Inside, all is oppressive silence, cobwebs, and obscurity; even the bright morning light invading the foyer has lost its cheer, become somber and dull, after straining through the gray and purple petals of the rosette window above the grand entrance. I move through the unfolding array of hushed rooms, and the echo of my footfalls gets lost, trapped in heavy gray draperies, muffled in thick purple rugs. Everything here, I notice, is gray and purple—the slate tints of veined marble floors, the striped light gray wallpaper, the faded violets of velvet sofas with tasseled lilac cushions, the flat grays of tarnished tea urns, trays, and sugar bowls arranged in fussy clusters on lavender tablecloths, the mauves of artificial orchids and chrysanthemums in prim purple vases, and, presiding over everything, the ubiquitous grays of dust, dust, dust.

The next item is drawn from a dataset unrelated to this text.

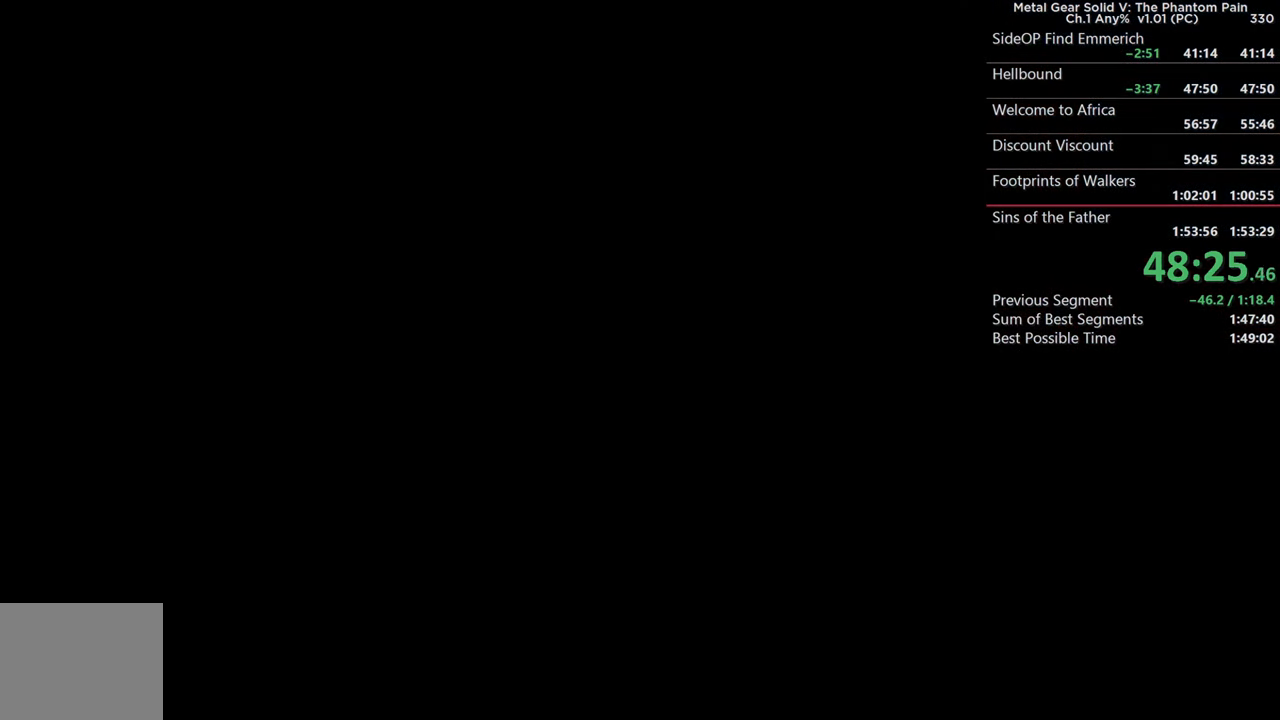
{"buttons": [], "left_stick": "center", "right_stick": "center"}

This must be the house of a very old lady, I decide as I find my way downstairs and into the chilly, unused kitchen, where, as promised, a sad collection of pails and mops awaits my efficient handling.
I spend that day scrubbing the floors; the next, washing the windows; the third, dusting the knickknacks; the fourth, buffing the silver. The first two floors of the manor are deserted save for a dozen gray birds in rusty gray cages—and the birds, oddly, are always asleep, their heads tucked under ruffled wings. As soon as I arrive in the mornings, I pause by their perches to make sure that they have not died in the night; the scarcely discernible rise and fall of gray feathers never fails to reassure me, and yet I find the sight of these still, headless creatures so unnerving that I try to keep away from their cages as much as I can through the day. For the rest, I soon discover that the job suits me well, which is, in truth, unexpected; manual labor made me restless when I was a moody adolescent waiting for my life to begin. Now I move through the manor, singing softly, transforming the cluttered, dim spaces into gleaming geometries of order, and I think of how much satisfaction this simple work brings me. When I first took hold of the broom, after all those indolent years, I was surprised by the feeling of brisk self-sufficiency, almost of power, that surged from my fingers into my heart. I think, then, of how this might just be the answer—or, if not the answer, then at least an answer—to the question that used to bother me so during my empty days in the palace: What makes me different from any other starry-eyed maiden dreaming of her golden prince or her golden goose? Raised on the bland, mealy porridge of princess fantasies, I had imbibed the widely held belief that royal idleness was the only suitable reward for past misery and good behavior—but perhaps this one-size-fits-all approach could have never made me happy.